EXERCISE GOAL. From the data below, please reproduce exactly everything from the line that contains "X135000000Y-108040000D03*" down to the line that contains "X105000000Y-88500000D03*", with both ends included.

RECORDS TO USE.
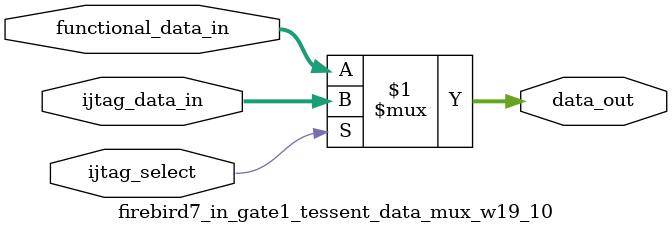
<source format=sv>

module firebird7_in_gate1_tessent_data_mux_w19_10 (
  input wire ijtag_select,
  input wire [18:0]  functional_data_in,
  input wire [18:0]  ijtag_data_in,
  output wire [18:0] data_out
);
assign data_out = (ijtag_select) ? ijtag_data_in : functional_data_in;
endmodule

</source>
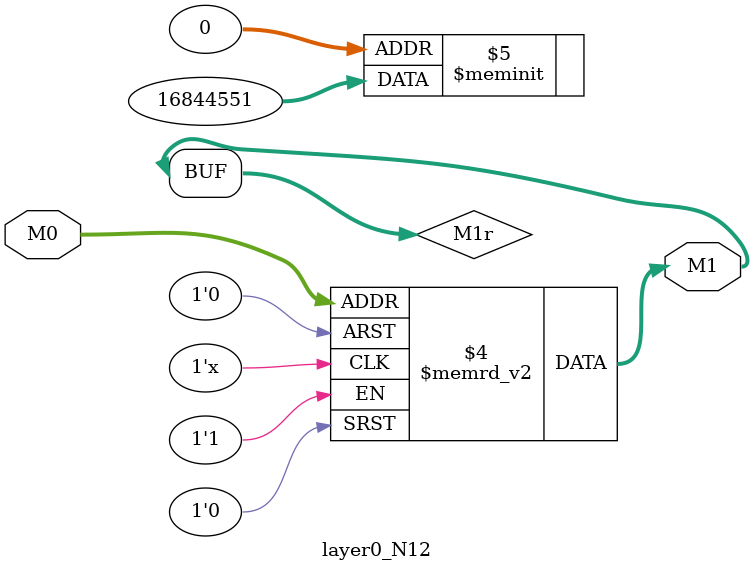
<source format=v>
module layer0_N12 ( input [3:0] M0, output [1:0] M1 );

	(*rom_style = "distributed" *) reg [1:0] M1r;
	assign M1 = M1r;
	always @ (M0) begin
		case (M0)
			4'b0000: M1r = 2'b11;
			4'b1000: M1r = 2'b01;
			4'b0100: M1r = 2'b11;
			4'b1100: M1r = 2'b01;
			4'b0010: M1r = 2'b00;
			4'b1010: M1r = 2'b00;
			4'b0110: M1r = 2'b00;
			4'b1110: M1r = 2'b00;
			4'b0001: M1r = 2'b01;
			4'b1001: M1r = 2'b00;
			4'b0101: M1r = 2'b01;
			4'b1101: M1r = 2'b00;
			4'b0011: M1r = 2'b00;
			4'b1011: M1r = 2'b00;
			4'b0111: M1r = 2'b00;
			4'b1111: M1r = 2'b00;

		endcase
	end
endmodule

</source>
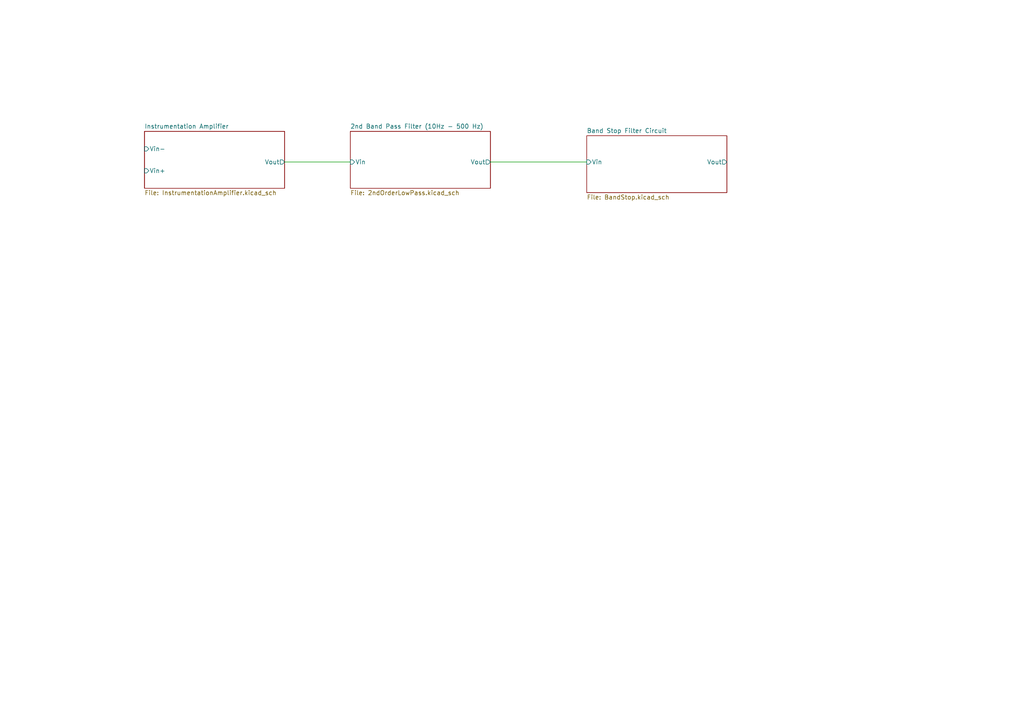
<source format=kicad_sch>
(kicad_sch (version 20230121) (generator eeschema)

  (uuid c6167f6f-8a8c-40a1-9c06-7f0e8ea44639)

  (paper "A4")

  (title_block
    (title "TR-EMG")
    (date "2024-01-24")
    (rev "A")
    (company "Northeastern University")
  )

  (lib_symbols
  )


  (wire (pts (xy 82.55 46.99) (xy 101.6 46.99))
    (stroke (width 0) (type default))
    (uuid 637635b0-d64f-4e62-a8f3-74b4d274dc56)
  )
  (wire (pts (xy 142.24 46.99) (xy 170.18 46.99))
    (stroke (width 0) (type default))
    (uuid c09a9c71-55a2-4905-a5f8-07e25dc3ac32)
  )

  (sheet (at 41.91 38.1) (size 40.64 16.51) (fields_autoplaced)
    (stroke (width 0.1524) (type solid))
    (fill (color 0 0 0 0.0000))
    (uuid 59ee8f59-770d-4fda-92bb-823e819fc8fa)
    (property "Sheetname" "Instrumentation Amplifier" (at 41.91 37.3884 0)
      (effects (font (size 1.27 1.27)) (justify left bottom))
    )
    (property "Sheetfile" "InstrumentationAmplifier.kicad_sch" (at 41.91 55.1946 0)
      (effects (font (size 1.27 1.27)) (justify left top))
    )
    (pin "Vout" output (at 82.55 46.99 0)
      (effects (font (size 1.27 1.27)) (justify right))
      (uuid 5357c32b-fd4e-4387-a09c-38ca4d5c126e)
    )
    (pin "Vin-" input (at 41.91 43.18 180)
      (effects (font (size 1.27 1.27)) (justify left))
      (uuid f3b0f1ae-6301-4ae1-a225-d833d8028758)
    )
    (pin "Vin+" input (at 41.91 49.53 180)
      (effects (font (size 1.27 1.27)) (justify left))
      (uuid a06c6dc5-8e52-4b1c-9395-e12e03b5534f)
    )
    (instances
      (project "TR_EMG"
        (path "/c6167f6f-8a8c-40a1-9c06-7f0e8ea44639" (page "5"))
      )
    )
  )

  (sheet (at 101.6 38.1) (size 40.64 16.51) (fields_autoplaced)
    (stroke (width 0.1524) (type solid))
    (fill (color 0 0 0 0.0000))
    (uuid 79b04bde-485f-4387-8a17-ac0759b4ec88)
    (property "Sheetname" "2nd Band Pass Filter (10Hz - 500 Hz)" (at 101.6 37.3884 0)
      (effects (font (size 1.27 1.27)) (justify left bottom))
    )
    (property "Sheetfile" "2ndOrderLowPass.kicad_sch" (at 101.6 55.1946 0)
      (effects (font (size 1.27 1.27)) (justify left top))
    )
    (pin "Vout" output (at 142.24 46.99 0)
      (effects (font (size 1.27 1.27)) (justify right))
      (uuid 9f57c914-4caf-4329-8a47-87329633ce0f)
    )
    (pin "Vin" input (at 101.6 46.99 180)
      (effects (font (size 1.27 1.27)) (justify left))
      (uuid f5a9052d-88c5-4eab-88a6-98079a6b2c3e)
    )
    (instances
      (project "TR_EMG"
        (path "/c6167f6f-8a8c-40a1-9c06-7f0e8ea44639" (page "3"))
      )
    )
  )

  (sheet (at 170.18 39.37) (size 40.64 16.51) (fields_autoplaced)
    (stroke (width 0.1524) (type solid))
    (fill (color 0 0 0 0.0000))
    (uuid 7fb3b184-acaf-47e3-98f1-99223ca2f08b)
    (property "Sheetname" "Band Stop Filter Circuit" (at 170.18 38.6584 0)
      (effects (font (size 1.27 1.27)) (justify left bottom))
    )
    (property "Sheetfile" "BandStop.kicad_sch" (at 170.18 56.4646 0)
      (effects (font (size 1.27 1.27)) (justify left top))
    )
    (pin "Vout" output (at 210.82 46.99 0)
      (effects (font (size 1.27 1.27)) (justify right))
      (uuid fe966b69-cbaa-4a87-b454-832cd4d9b55d)
    )
    (pin "Vin" input (at 170.18 46.99 180)
      (effects (font (size 1.27 1.27)) (justify left))
      (uuid 7db2c678-1383-43ed-bd1a-9e14f4064081)
    )
    (instances
      (project "TR_EMG"
        (path "/c6167f6f-8a8c-40a1-9c06-7f0e8ea44639" (page "2"))
      )
    )
  )

  (sheet_instances
    (path "/" (page "1"))
  )
)

</source>
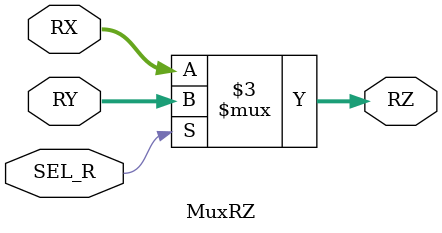
<source format=v>
`timescale 1ns / 1ps


module MuxRZ(
    input [2:0] RX,
    input [2:0] RY,
    input SEL_R,
    output reg [2:0] RZ
    );
    
    always@* begin
        if(SEL_R)
            RZ<=RY;
        else
            RZ<=RX;
    end
endmodule

</source>
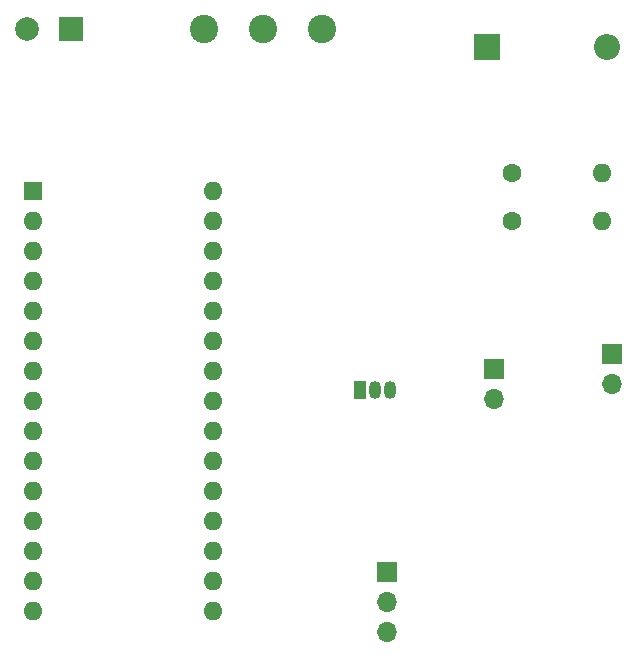
<source format=gbr>
%TF.GenerationSoftware,KiCad,Pcbnew,9.0.0*%
%TF.CreationDate,2025-03-30T19:29:00+05:30*%
%TF.ProjectId,soil_moisture,736f696c-5f6d-46f6-9973-747572652e6b,rev?*%
%TF.SameCoordinates,Original*%
%TF.FileFunction,Soldermask,Bot*%
%TF.FilePolarity,Negative*%
%FSLAX46Y46*%
G04 Gerber Fmt 4.6, Leading zero omitted, Abs format (unit mm)*
G04 Created by KiCad (PCBNEW 9.0.0) date 2025-03-30 19:29:00*
%MOMM*%
%LPD*%
G01*
G04 APERTURE LIST*
%ADD10R,1.700000X1.700000*%
%ADD11O,1.700000X1.700000*%
%ADD12R,1.050000X1.500000*%
%ADD13O,1.050000X1.500000*%
%ADD14C,1.600000*%
%ADD15O,1.600000X1.600000*%
%ADD16R,1.600000X1.600000*%
%ADD17C,2.400000*%
%ADD18R,2.000000X2.000000*%
%ADD19C,2.000000*%
%ADD20R,2.200000X2.200000*%
%ADD21O,2.200000X2.200000*%
G04 APERTURE END LIST*
D10*
%TO.C,J1*%
X135000000Y-102960000D03*
D11*
X135000000Y-105500000D03*
X135000000Y-108040000D03*
%TD*%
D12*
%TO.C,Q1*%
X132730000Y-87500000D03*
D13*
X134000000Y-87500000D03*
X135270000Y-87500000D03*
%TD*%
D14*
%TO.C,R1*%
X145540000Y-69150000D03*
D15*
X153160000Y-69150000D03*
%TD*%
D10*
%TO.C,M1*%
X154000000Y-84460000D03*
D11*
X154000000Y-87000000D03*
%TD*%
D14*
%TO.C,R2*%
X145540000Y-73200000D03*
D15*
X153160000Y-73200000D03*
%TD*%
D10*
%TO.C,J2*%
X144000000Y-85725000D03*
D11*
X144000000Y-88265000D03*
%TD*%
D16*
%TO.C,A1*%
X105000000Y-70720000D03*
D15*
X105000000Y-73260000D03*
X105000000Y-75800000D03*
X105000000Y-78340000D03*
X105000000Y-80880000D03*
X105000000Y-83420000D03*
X105000000Y-85960000D03*
X105000000Y-88500000D03*
X105000000Y-91040000D03*
X105000000Y-93580000D03*
X105000000Y-96120000D03*
X105000000Y-98660000D03*
X105000000Y-101200000D03*
X105000000Y-103740000D03*
X105000000Y-106280000D03*
X120240000Y-106280000D03*
X120240000Y-103740000D03*
X120240000Y-101200000D03*
X120240000Y-98660000D03*
X120240000Y-96120000D03*
X120240000Y-93580000D03*
X120240000Y-91040000D03*
X120240000Y-88500000D03*
X120240000Y-85960000D03*
X120240000Y-83420000D03*
X120240000Y-80880000D03*
X120240000Y-78340000D03*
X120240000Y-75800000D03*
X120240000Y-73260000D03*
X120240000Y-70720000D03*
%TD*%
D17*
%TO.C,K1*%
X124500000Y-57000000D03*
X119500000Y-57000000D03*
X129500000Y-57000000D03*
D18*
X108250000Y-57000000D03*
D19*
X104500000Y-57000000D03*
%TD*%
D20*
%TO.C,D1*%
X143420000Y-58500000D03*
D21*
X153580000Y-58500000D03*
%TD*%
M02*

</source>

RESPONSE BOX.
X135000000Y-108040000D03*
%TD*%
D12*
%TO.C,Q1*%
X132730000Y-87500000D03*
D13*
X134000000Y-87500000D03*
X135270000Y-87500000D03*
%TD*%
D14*
%TO.C,R1*%
X145540000Y-69150000D03*
D15*
X153160000Y-69150000D03*
%TD*%
D10*
%TO.C,M1*%
X154000000Y-84460000D03*
D11*
X154000000Y-87000000D03*
%TD*%
D14*
%TO.C,R2*%
X145540000Y-73200000D03*
D15*
X153160000Y-73200000D03*
%TD*%
D10*
%TO.C,J2*%
X144000000Y-85725000D03*
D11*
X144000000Y-88265000D03*
%TD*%
D16*
%TO.C,A1*%
X105000000Y-70720000D03*
D15*
X105000000Y-73260000D03*
X105000000Y-75800000D03*
X105000000Y-78340000D03*
X105000000Y-80880000D03*
X105000000Y-83420000D03*
X105000000Y-85960000D03*
X105000000Y-88500000D03*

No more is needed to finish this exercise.